EditRoom: LLM-parameterized Graph Diffusion for Composable 3D Room Layout Editing
Kaizhi Zheng, Xiaotong Chen, Xuehai He, Jing Gu, Linjie Li, Zhengyuan Yang, Kevin Lin, Jianfeng Wang, Lijuan Wang, Xin Eric Wang
TL;DR
EditRoom addresses language-guided 3D room layout editing by introducing a two-component system: an LLM-based command parameterizer that converts natural language instructions into atomic editing operations, and a graph-diffusion-based scene editor that jointly predicts target scene graphs and layouts conditioned on the source scene and the instructions. It augments data with EditRoom-DB, a large synthetic dataset of ~83k editing pairs generated from existing 3D scene repositories, to train and evaluate the approach. Empirically, EditRoom outperforms baselines on single-operation edits across multiple room types and demonstrates generalization to complex, multi-operation prompts without additional training.
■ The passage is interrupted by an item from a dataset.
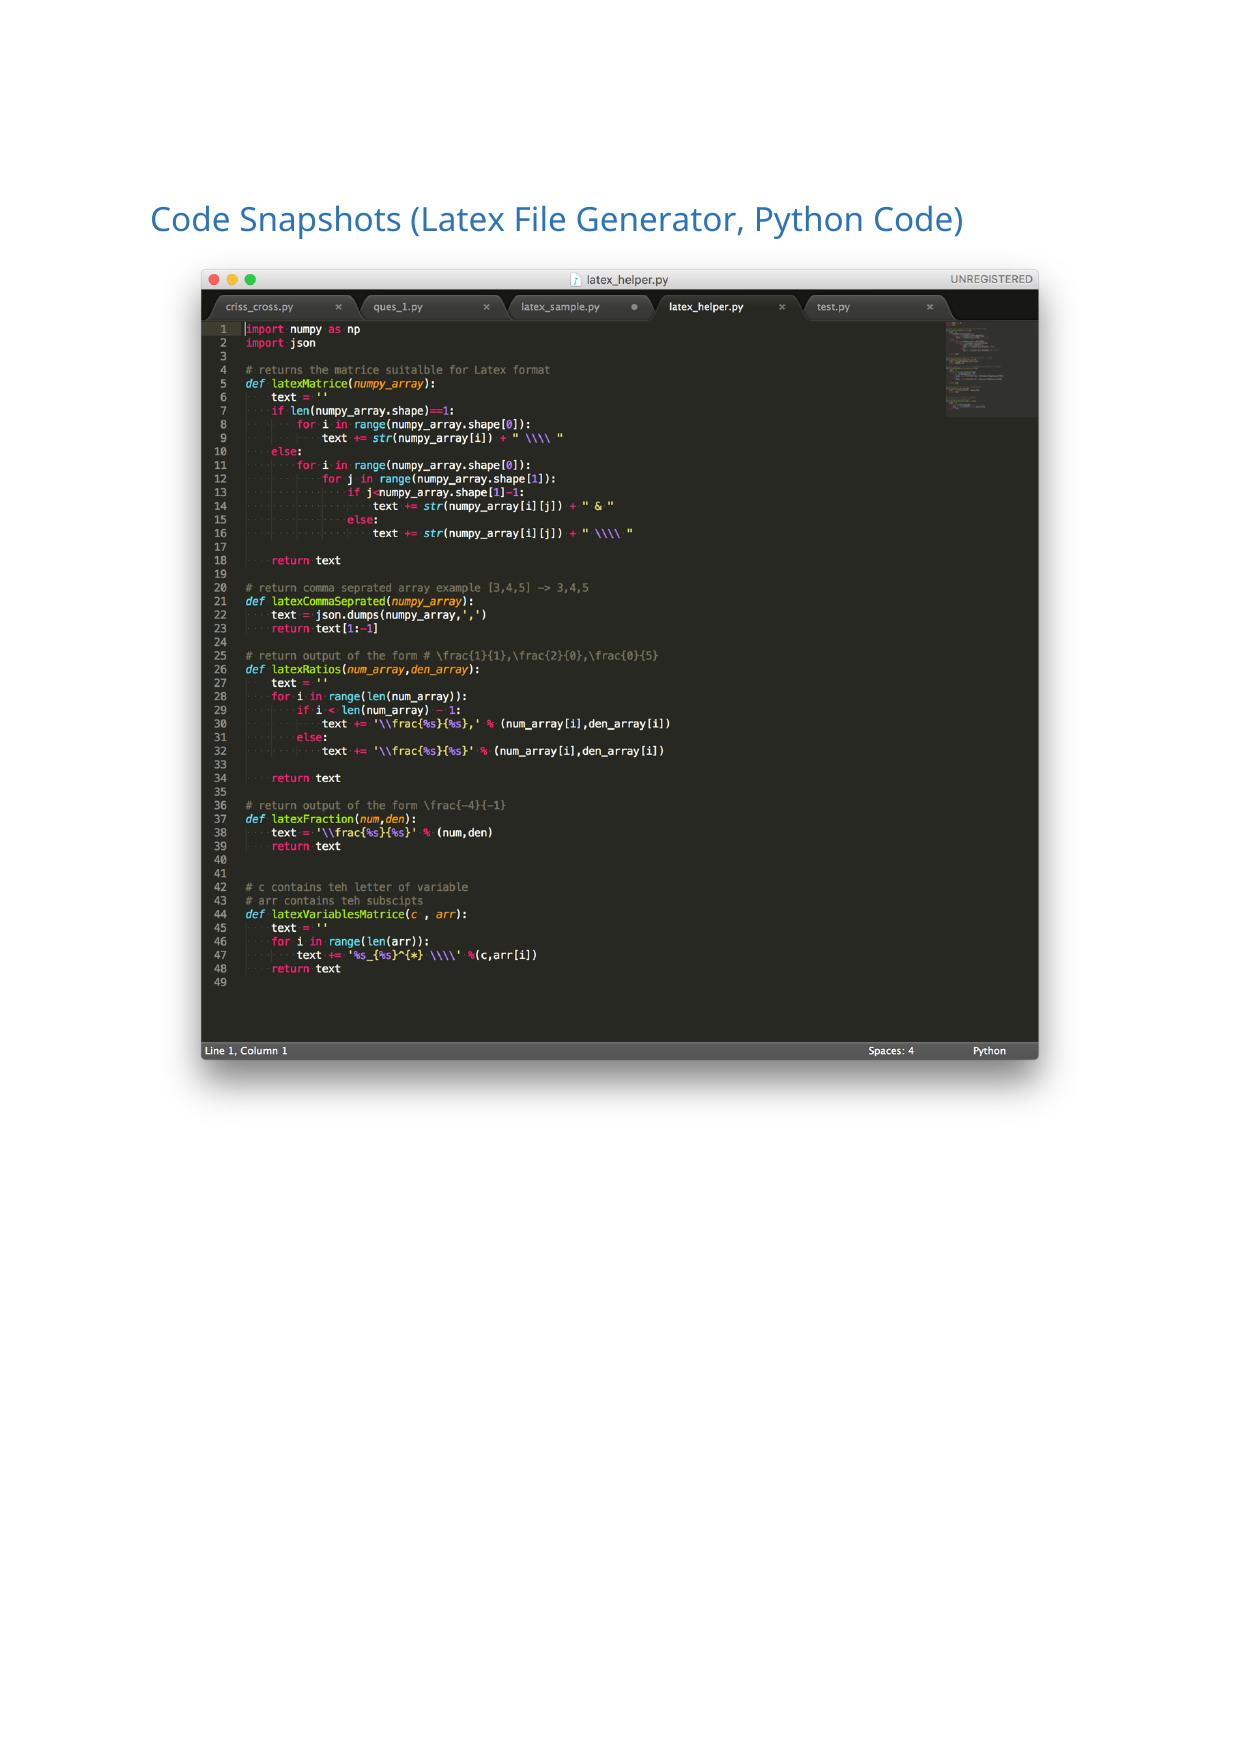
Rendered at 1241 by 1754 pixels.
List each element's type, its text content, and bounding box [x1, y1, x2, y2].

picture [150, 240, 1089, 1132]
subtitle Code Snapshots (Latex File Generator, Python Code) [150, 150, 1090, 1131]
The work advances end-to-end language-guided 3D scene editing, enabling composable layout changes for applications in VR/AR and gaming, backed by a scalable dataset and a diffusion-based editing framework.
Abstract
Given the steep learning curve of professional 3D software and the time-consuming process of managing large 3D assets, language-guided 3D scene editing has significant potential in fields such as virtual reality, augmented reality, and gaming. However, recent approaches to language-guided 3D scene editing either require manual interventions or focus only on appearance modifications without supporting comprehensive scene layout changes. In response, we propose EditRoom, a unified framework capable of executing a variety of layout edits through natural language commands, without requiring manual intervention. Specifically, EditRoom leverages Large Language Models (LLMs) for command planning and generates target scenes using a diffusion-based method, enabling six types of edits: rotate, translate, scale, replace, add, and remove. To address the lack of data for language-guided 3D scene editing, we have developed an automatic pipeline to augment existing 3D scene synthesis datasets and introduced EditRoom-DB, a large-scale dataset with 83k editing pairs, for training and evaluation. Our experiments demonstrate that our approach consistently outperforms other baselines across all metrics, indicating higher accuracy and coherence in language-guided scene layout editing.